With maps it may seem at first that the game is a bit limited in scope, a tiny town and a sea front city are your playgrounds, but with the different elements in each they actually feel bigger than they are. For example in the city there’s a canal, a skyscraper, a graveyard and a theme park. Each of these has numerous aspects to them meaning you, like any good sandbox game, make your own fun. You’ll see a firework and wonder why it’s propped up, walking into it you are sent rocketing into the sky before the boom sends you back down to Earth. Simply put, if you need structure to your video games then you’ll really struggle with this. For me I felt slightly burnt out on the causing chaos after a couple of hours, it was at that point I saw the achievements, I had found my personal objectives. A couple of hours later I was deeply involved in the game and was hunting for statues and blocks collectables or trying to work out what I was required to do to sacrifice people on a pentagram.

Goat Simulator Review Xbox One 3

A lot of these objectives unlock mutators, for example if you sacrifice enough people, or goats, on the pentagram you become Devil Goat, giving you the ability to cause a black hole in front of your goat face drawing in people and objects from all around and allowing you to then hit them a great distance. Completing the goat fight club gives you the body of a Ripped Goat who grants amazing strength. All of these mutators effect the look of your goat but also grants abilities, all of which can be turned on and off at will from the pause screen. In multiplayer especially, these mutators take on a life of their own and add a great spin on a game that could run dry easily.

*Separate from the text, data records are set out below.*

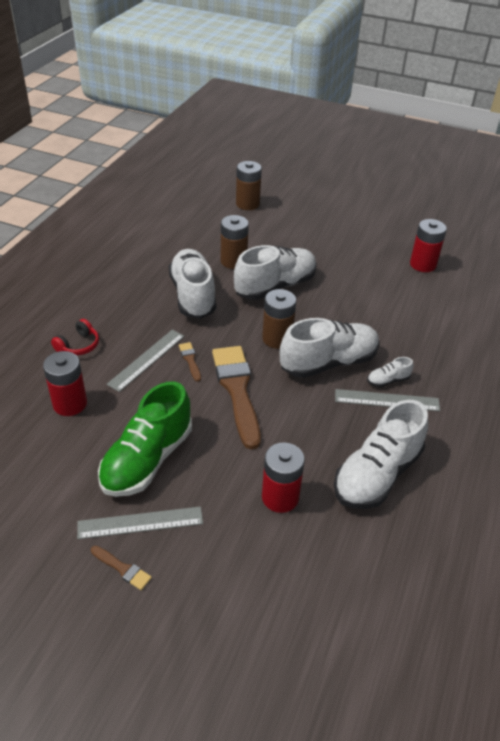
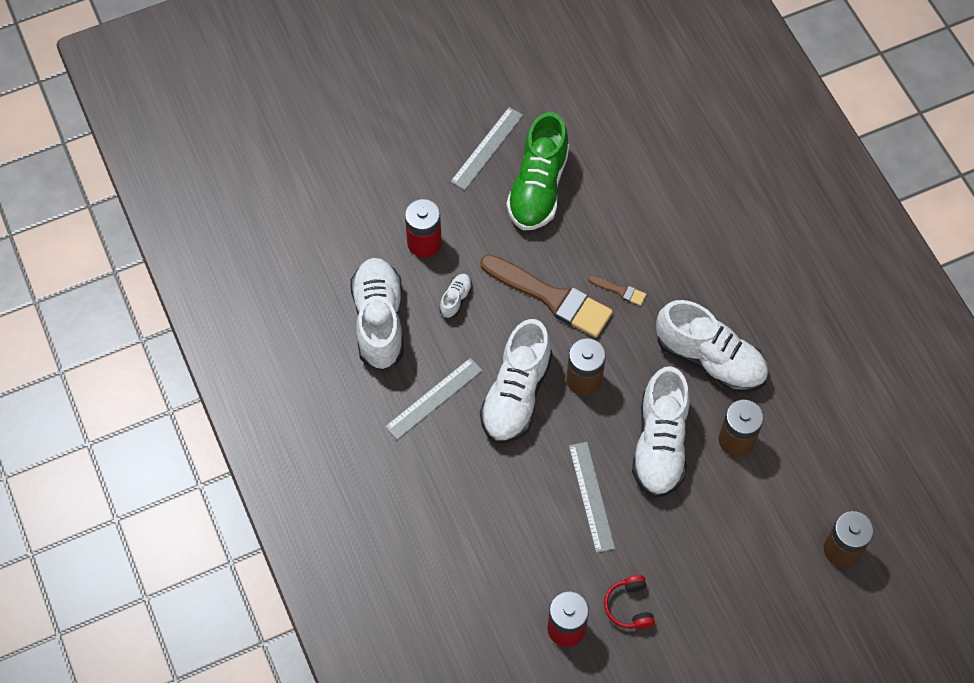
camera: 135 degrees right, 20 degrees up
(70, 404) = (645, 174): red battery -> none
(78, 345) = (715, 221): red headphones -> red headphones (629, 606)
(122, 568) = (462, 117): brown brush -> none
(147, 359) = (650, 259): grey ruler -> grey ruler (591, 496)
(147, 459) = (538, 187): green shoe -> green shoe turned 150 degrees counterclockwise
(388, 380) = (452, 421): white shoe -> white shoe (456, 299)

Graphically the game isn’t drawing on the full might of the Xbox One’s capabilities, which in itself isn’t a huge problem, but having experienced some quite major frame rate issues in my time with Goat Simulator I have to wonder what about it is slowing down the Xbox. The textures are there to do a job and nothing more, the humans walking around seem to all be cut from the same handful of basic models and musically the game seems to only have a couple of tracks that loop over and over. None of this matters though, because when you swap position with a bull riding machine and a human gets on your back you forget how rubbish the individual elements look and enjoy this game for its unnerving stupidity.

Goat Simulator Review Xbox One 2

A feature that seems to be dying out in this generation of consoles is present in Goat Simulator, split-screen multiplayer. Up to 4 people can play split-screen on Goat Simulator and it’s about as chaotic as you’d expect. The two locations in Goat Simulator are available for the split-screen fun, but you all must remain in the same area. Multiplayer is as aimless as the single player experience, but as with single player requiring you to make your own fun, so does multiplayer. There are challenges like races and score competitions littered around the world but often these may require a skill level that isn’t instantly there for someone who’s literally just picked up the game for the first time.

When you load up a game like Goat Simulator you know what you’re getting, this is a release valve, this is an explosion of stupidity that we, as gamers, need every now and then. Sure you could be playing something intense and big like any number of triple A games coming out, you could be going down the rabbit hole of intense horror survival games, you could be getting your arse handed to you by online fighting games. But the thing to remember, the thing that often passes by us in this age of realistic graphics and physics is that games don’t have to be real, they’re an outlet for us to have fun and do something stupid, and at the end of the day, what’s more stupid than a goat blowing up a petrol station by headbutting it.